Miss America visits Maryland prison to promote inmate education program Pageant queen sees link between illiteracy, crime

March 18, 1997|By Edward Lee | Edward Lee,SUN STAFF

Tara Dawn Holland, the reigning Miss America, visited the Maryland Correctional Institution for Women in Jessup yesterday to promote an education program for inmates.

"Everybody is a person, and everybody has a soul and a spirit," the 24-year-old Kansan told a group of inmates. "Whether you're the president of the United States or a third-grader, every person deserves the right to get a good education."

The visit was part of Holland's national effort to promote literacy. She sees a particular link between illiteracy and crime.

"Parents pass on their inability to read and write to their children," Holland said. "Others are forced into crime, welfare and homelessness because they cannot read or write well enough to find and keep a job."

The state prison system's education program attracts 200 of this prison's 800 inmates with instruction for General Educational Development (GED) certificates and classes in office technology and family relationships. It also provides classes for students who cannot read, write or do arithmetic.

And for prisoners, it provides something even more valuable -- hope.

Sandra Linkous, a 34-year-old from Bowie, told Holland and her entourage -- including Susan Alexander, this year's Miss Maryland -- that she hated the idea of prison when she was sentenced for drug possession.

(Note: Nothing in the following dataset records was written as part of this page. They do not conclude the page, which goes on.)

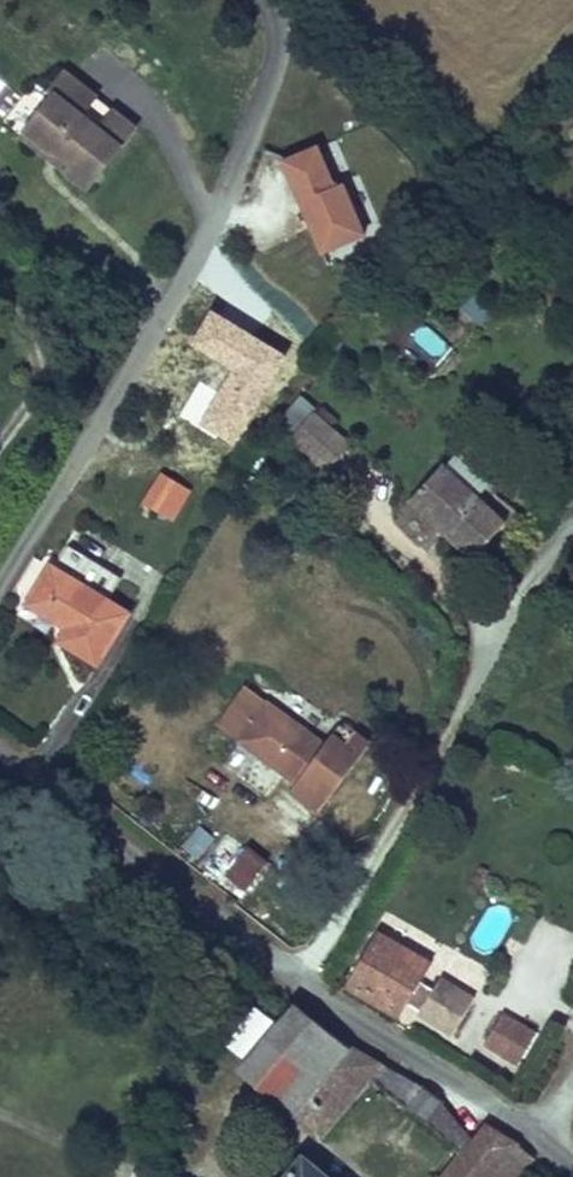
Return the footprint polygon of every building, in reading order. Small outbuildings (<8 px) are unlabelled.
[(122,150),(52,93),(36,113),(41,117),(106,170),(122,150)] [(74,210),(106,170),(41,117),(13,152),(38,172),(43,172),(59,185),(52,192),(74,210)] [(321,252),(367,234),(328,138),(283,156),(321,252)] [(345,473),(307,441),(287,465),(325,497),(345,473)] [(506,555),(443,496),(410,531),(473,590),(506,555)] [(149,497),(134,523),(154,535),(170,510),(149,497)] [(113,635),(41,588),(18,626),(57,651),(51,663),(83,684),(113,635)] [(329,770),(266,725),(239,763),(328,827),(374,762),(348,744),(329,770)] [(180,845),(197,859),(216,835),(199,822),(180,845)] [(250,842),(226,873),(247,889),(271,858),(250,842)] [(371,950),(340,994),(390,1030),(398,1018),(411,1027),(409,1029),(442,1052),(466,1017),(422,986),(371,950)] [(312,1040),(288,1021),(233,1095),(317,1163),(367,1096),(378,1081),(331,1053),(312,1040)] [(494,1035),(473,1065),(504,1086),(525,1057),(494,1035)] [(378,1081),(367,1096),(409,1124),(419,1108),(378,1081)] [(441,1122),(429,1141),(461,1164),(475,1144),(441,1122)] [(461,1164),(452,1176),(525,1176),(475,1144),(461,1164)]
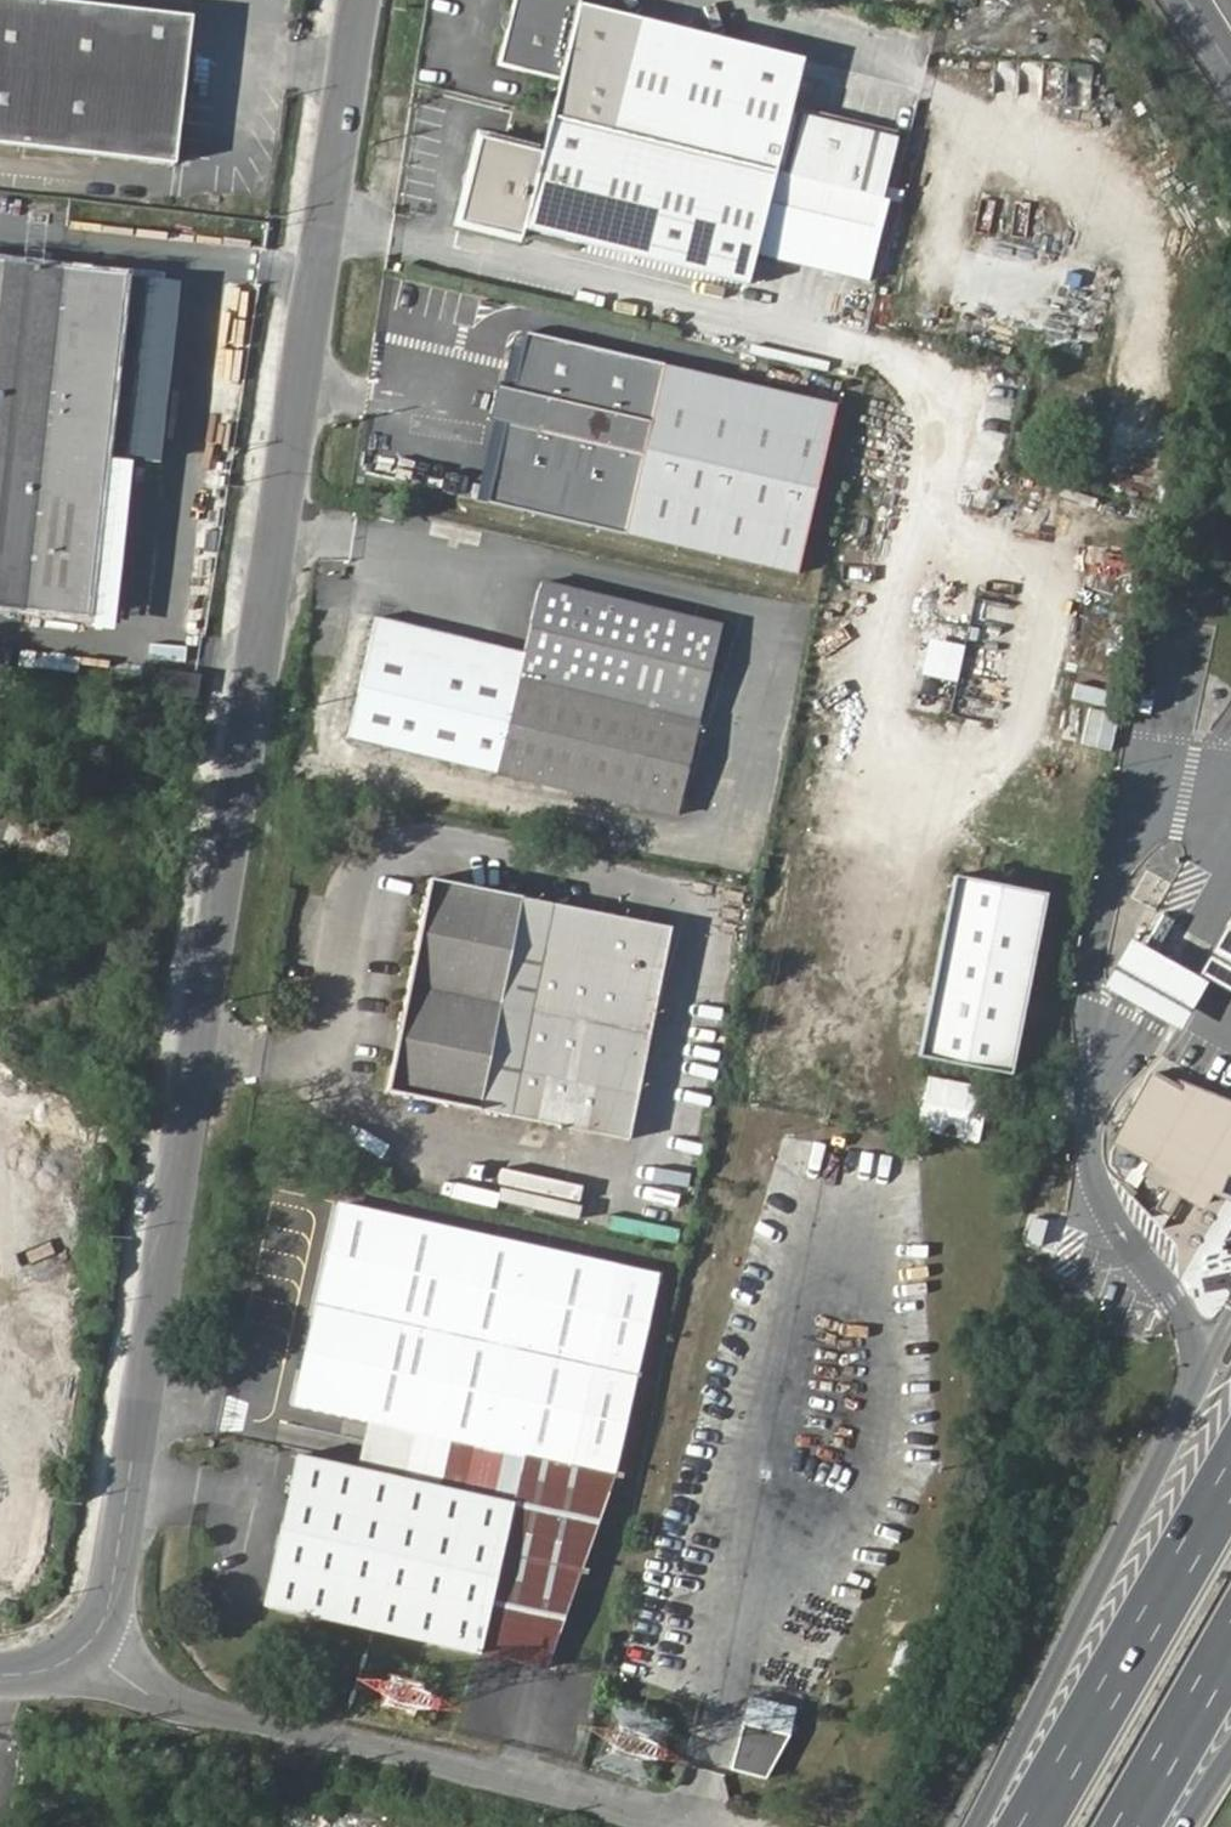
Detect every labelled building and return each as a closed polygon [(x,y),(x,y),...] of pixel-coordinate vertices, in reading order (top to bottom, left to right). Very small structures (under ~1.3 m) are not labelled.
[(30,0),(0,0),(0,145),(184,166),(202,20),(30,0)] [(497,72),(554,86),(545,120),(775,177),(881,203),(897,143),(790,116),(803,64),(579,8),(581,0),(515,0),(497,72)] [(1041,93),(1041,61),(998,61),(998,93),(1041,93)] [(537,153),(481,139),(458,228),(521,243),(523,234),(747,290),(775,177),(545,120),(537,153)] [(99,619),(132,282),(0,268),(0,611),(99,619)] [(500,464),(633,496),(665,362),(530,332),(516,393),(510,420),(500,464)] [(665,362),(624,535),(795,576),(837,403),(665,362)] [(494,417),(510,420),(516,393),(499,385),(494,417)] [(624,535),(633,496),(500,464),(490,503),(624,535)] [(366,504),(390,510),(391,500),(368,495),(366,504)] [(388,523),(390,510),(366,504),(364,518),(388,523)] [(524,656),(496,780),(675,822),(719,633),(539,592),(524,656)] [(524,656),(377,622),(348,747),(496,780),(524,656)] [(143,694),(144,666),(0,650),(0,677),(143,694)] [(162,699),(202,704),(204,686),(164,683),(162,699)] [(1011,1071),(1046,892),(955,873),(920,1053),(1011,1071)] [(432,880),(387,1095),(632,1145),(673,930),(432,880)] [(1229,924),(1202,973),(1230,990),(1230,925),(1229,924)] [(1209,982),(1133,938),(1105,987),(1182,1030),(1209,982)] [(1158,1069),(1108,1162),(1122,1169),(1135,1146),(1158,1158),(1152,1170),(1175,1182),(1162,1206),(1176,1213),(1188,1189),(1208,1198),(1227,1164),(1230,1165),(1230,1096),(1229,1095),(1224,1104),(1158,1069)] [(919,1132),(981,1144),(992,1088),(930,1076),(919,1132)] [(401,1477),(358,1468),(296,1455),(262,1616),(486,1667),(529,1677),(614,1485),(658,1281),(344,1211),(297,1411),(367,1423),(411,1433),(401,1477)] [(367,1423),(358,1468),(401,1477),(411,1433),(367,1423)] [(797,1710),(751,1697),(730,1769),(764,1778),(790,1736),(797,1710)]
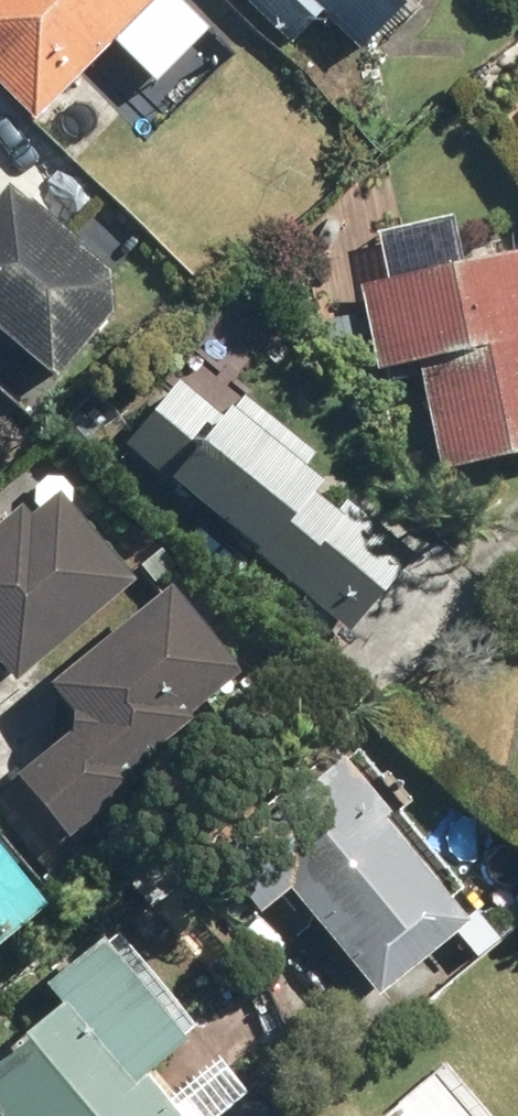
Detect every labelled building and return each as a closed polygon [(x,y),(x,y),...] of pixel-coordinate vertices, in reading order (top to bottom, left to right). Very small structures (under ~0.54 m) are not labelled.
[(34,125),(163,0),(0,0),(0,90),(34,125)] [(292,50),(324,17),(362,53),(413,0),(240,0),(292,50)] [(55,391),(135,294),(9,190),(0,201),(0,346),(55,391)] [(422,366),(442,473),(517,459),(517,247),(434,262),(357,276),(375,374),(422,366)] [(329,459),(211,368),(139,461),(360,632),(415,562),(311,482),(329,459)] [(137,577),(57,491),(34,512),(23,500),(0,520),(0,671),(16,689),(137,577)] [(246,671),(168,582),(50,685),(78,718),(14,774),(71,840),(144,777),(135,768),(246,671)] [(390,824),(419,800),(388,764),(360,788),(332,755),(238,832),(379,1002),(473,924),(390,824)] [(50,906),(0,854),(0,953),(50,906)] [(142,1073),(198,1026),(114,926),(41,986),(57,1005),(0,1052),(0,1115),(178,1115),(142,1073)]
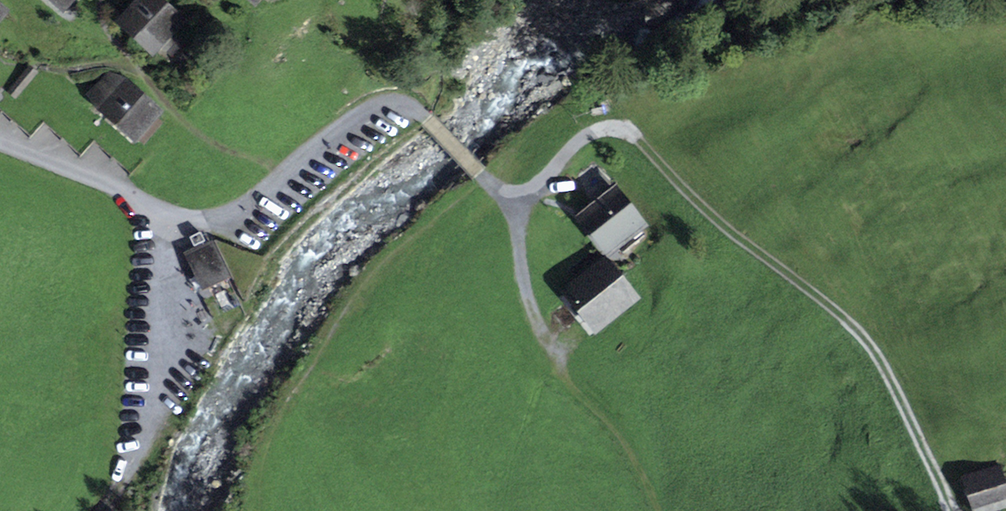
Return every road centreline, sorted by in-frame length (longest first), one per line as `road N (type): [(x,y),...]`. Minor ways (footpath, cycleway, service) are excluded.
road 1 (residential): [(0,141),(199,221),(245,207),(363,106),(402,104),(422,113),(511,204)]
road 2 (track): [(953,510),(860,333),(714,216),(641,140),(627,131),(585,135)]
road 3 (track): [(657,510),(624,445),(545,355)]

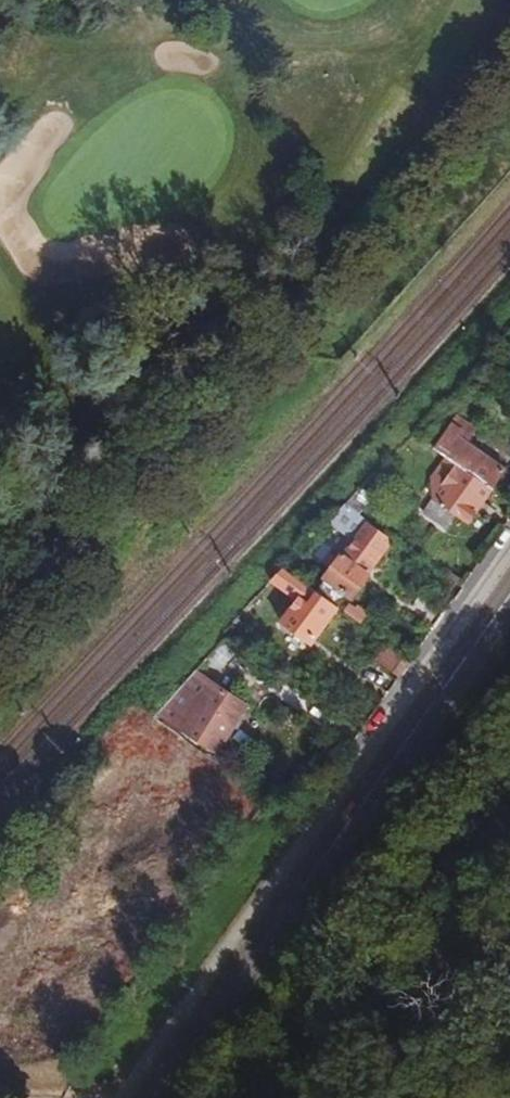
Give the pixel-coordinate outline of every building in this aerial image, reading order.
[(435,445),(411,480),(434,495),(467,519),(481,498),(440,472),(453,458),(435,445)] [(444,553),(467,519),(434,495),(409,531),(444,553)] [(343,539),(329,526),(318,538),(324,542),(337,550),(343,539)] [(341,602),(363,568),(337,550),(324,542),(317,552),(336,563),(321,587),(313,587),(299,609),(330,629),(346,607),(341,602)] [(274,599),(267,609),(282,619),(288,609),(274,599)] [(255,600),(244,614),(269,633),(253,658),(286,678),(311,639),(282,619),(267,609),(255,600)] [(324,648),(338,657),(342,650),(328,642),(324,648)] [(189,786),(224,738),(189,715),(157,764),(189,786)]
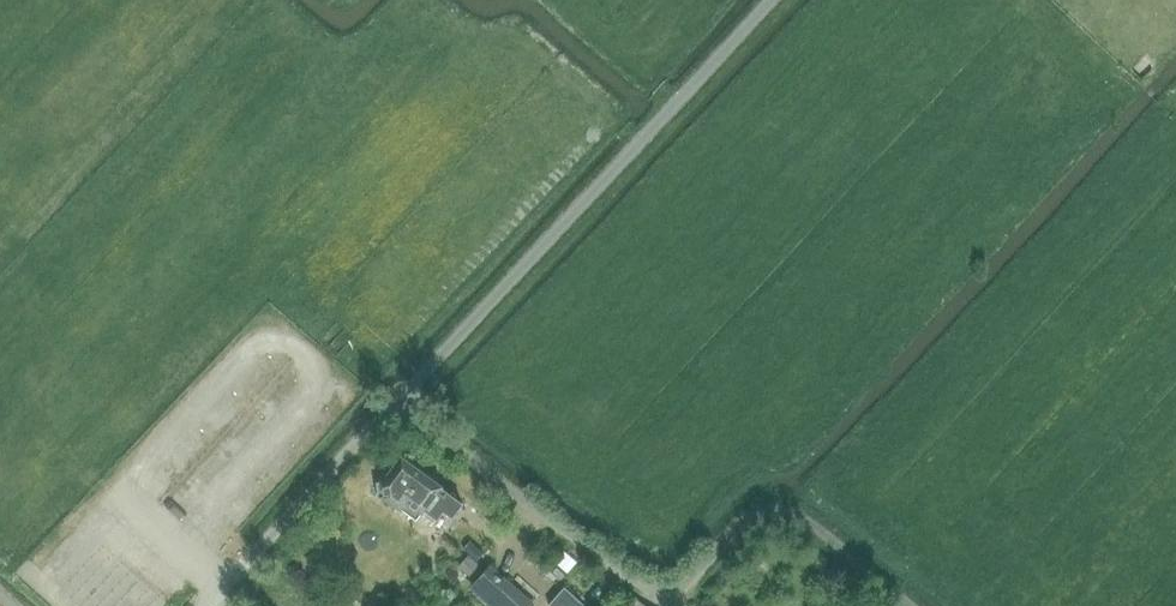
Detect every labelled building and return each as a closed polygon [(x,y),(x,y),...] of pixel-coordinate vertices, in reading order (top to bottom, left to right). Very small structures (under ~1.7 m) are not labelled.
[(423,514),(426,509),(438,518),(444,510),(454,517),(464,502),(443,486),(402,456),(385,480),(377,480),(379,497),(387,496),(403,507),(406,502),(423,514)] [(472,539),(464,548),(476,559),(484,550),(472,539)] [(565,548),(555,559),(568,571),(578,560),(565,548)] [(461,566),(452,577),(459,583),(468,572),(469,573),(479,563),(469,555),(460,565),(461,566)] [(492,605),(532,605),(535,602),(491,563),(470,586),(492,605)] [(553,605),(585,605),(587,603),(566,585),(549,603),(553,605)] [(635,597),(629,605),(649,605),(635,597)]
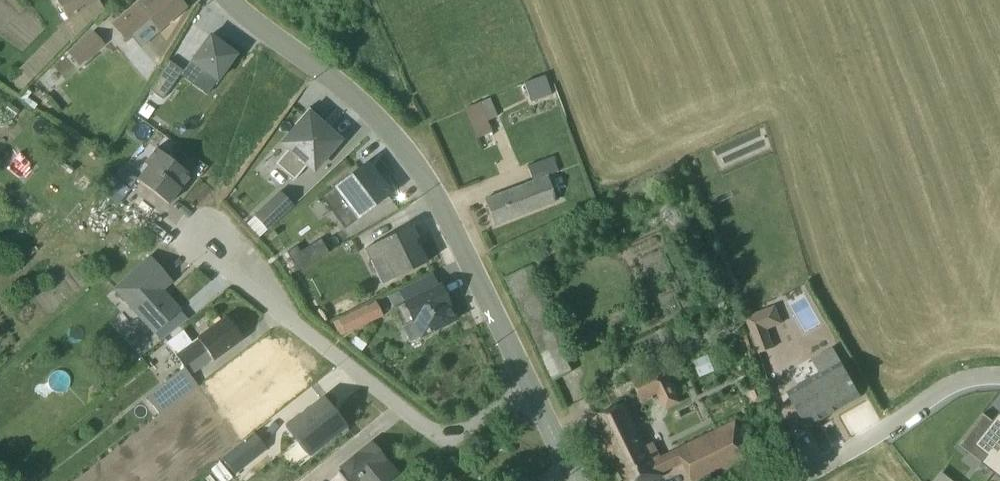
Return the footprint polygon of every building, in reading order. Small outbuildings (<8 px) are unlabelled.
[(68,20),(26,63),(38,74),(90,20),(104,12),(96,0),(55,0),(68,20)] [(111,26),(125,44),(131,39),(138,47),(184,8),(177,0),(142,0),(111,26)] [(234,56),(208,36),(179,76),(206,96),(234,56)] [(144,48),(127,62),(141,79),(158,65),(144,48)] [(181,71),(167,62),(147,91),(161,100),(181,71)] [(545,81),(526,86),(532,107),(551,101),(545,81)] [(488,135),(484,125),(493,121),(486,103),(465,111),(476,140),(488,135)] [(274,165),(292,181),(305,166),(312,171),(338,141),(319,127),(322,123),(307,109),(293,125),(296,128),(281,144),(287,150),(274,165)] [(167,205),(180,189),(183,192),(193,179),(154,149),(142,164),(145,167),(135,180),(167,205)] [(482,202),(492,228),(557,202),(547,176),(559,172),(553,156),(525,167),(531,183),(482,202)] [(127,189),(134,181),(119,168),(111,177),(127,189)] [(358,169),(321,196),(344,228),(389,195),(373,172),(365,178),(358,169)] [(266,232),(292,207),(278,192),(252,217),(266,232)] [(409,227),(363,250),(369,261),(380,256),(392,280),(425,264),(417,247),(415,248),(412,241),(415,240),(409,227)] [(300,268),(328,249),(319,235),(291,254),(300,268)] [(178,311),(160,291),(170,282),(149,257),(110,291),(149,336),(178,311)] [(532,266),(505,278),(554,381),(573,372),(564,355),(572,351),(532,266)] [(386,297),(392,309),(401,328),(412,323),(419,338),(453,321),(438,286),(437,287),(431,275),(386,297)] [(780,325),(773,307),(744,318),(758,357),(758,355),(773,349),(766,331),(780,325)] [(337,321),(344,335),(358,328),(351,313),(337,321)] [(241,342),(223,318),(190,342),(182,332),(165,345),(182,368),(144,396),(158,415),(198,385),(192,377),(241,342)] [(860,397),(832,348),(809,361),(817,374),(785,392),(791,403),(780,410),(792,432),(804,425),(806,428),(860,397)] [(661,369),(632,383),(641,401),(656,394),(664,412),(678,405),(661,369)] [(322,400),(285,428),(307,457),(344,429),(322,400)] [(592,420),(622,480),(651,480),(661,476),(660,474),(683,463),(677,451),(661,459),(653,443),(646,447),(624,404),(592,420)] [(999,414),(973,446),(986,457),(981,464),(999,480),(999,415),(999,414)] [(734,422),(707,435),(708,437),(677,451),(683,463),(691,480),(705,480),(751,460),(734,422)] [(219,459),(233,476),(265,451),(252,434),(219,459)] [(370,444),(334,472),(341,480),(389,480),(395,476),(370,444)] [(203,480),(228,480),(231,478),(218,463),(200,477),(203,480)]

"But now, I think the best thing the judge could've done was put me in here," Linkous said, because education has made her realize she can do something worthwhile with her life.

Another prisoner, Karen Williams, 32, said she had never been motivated to do anything -- until now. "I bust my butt to get up early in the morning to go to school," said Williams, who violated probation twice. "This is my only hope."

Beverly Harshberger, 40, has been in prison 15 years -- she declined to say for what -- and could not read, write or add before she enrolled in the education program. Now, she is learning. "If it wasn't for the staff to give me the courage to go on " she trailed off. "I just thank them."

Holland told the students that she was touched by their stories and offered one of her own.

She said the choreographer of last year's Miss America pageant had prosthetic legs. When another choreographer asked him why he had chosen a profession that depended on his legs, he replied, "Because that's the one thing that everybody told me I couldn't do."

Holland added: "I can only imagine what people have said to you. I'm here to tell you that you can reach your dream. This is your ticket. Keep working at it."

Literacy has been Holland's interest since she learned at age 15 that someone in her family -- she declined to identify the relative -- was illiterate. At Florida State University, she was president of the Campus Alliance for Literacy and one of President Bush's 1,000 Points of Light.

As Miss America since September, she travels 20,000 miles a month to increase awareness about illiteracy.

At Jessup, many of the inmates seem to have gotten the literacy message. In addition to the 200 enrolled in the education program, at least 40 students are on waiting lists for specific academic and vocational courses.

The struggle at this prison is to serve all the inmates seeking education. The state Department of Education provided $10,000 this year, but the school must frequently seek outside contributions, said its principal, Edna H. Crosby.

John P. Linton, director of correctional education, added: "We're used to being an invisible program. But we feel that illiteracy is a serious obstacle for people trying to move away from the prison and back into the community."